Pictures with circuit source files
..........

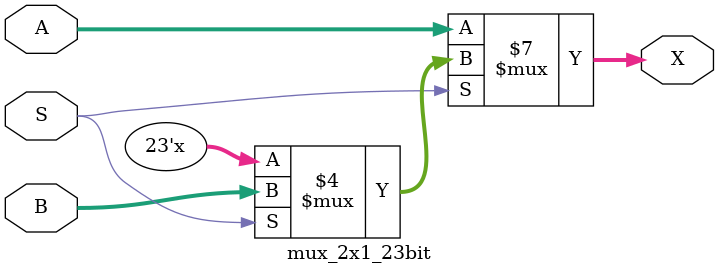
<source format=v>
module mux_2x1_23bit (
    input S,
    input [22:0] A, B,
    output reg [22:0] X
);

always @ (*) 
    begin
        if (S == 1'b0)
            X <= A;
        else if (S == 1'b1)
            X <= B;
    end
endmodule
</source>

..........

WHAT THE EXERCISE ASKS
If a record holds a picture, leave the picture out, but repeat every line exactly.

WRITTEN SOLUTION
<source format=v>
module mux_2x1_23bit (
    input S,
    input [22:0] A, B,
    output reg [22:0] X
);

always @ (*) 
    begin
        if (S == 1'b0)
            X <= A;
        else if (S == 1'b1)
            X <= B;
    end
endmodule
</source>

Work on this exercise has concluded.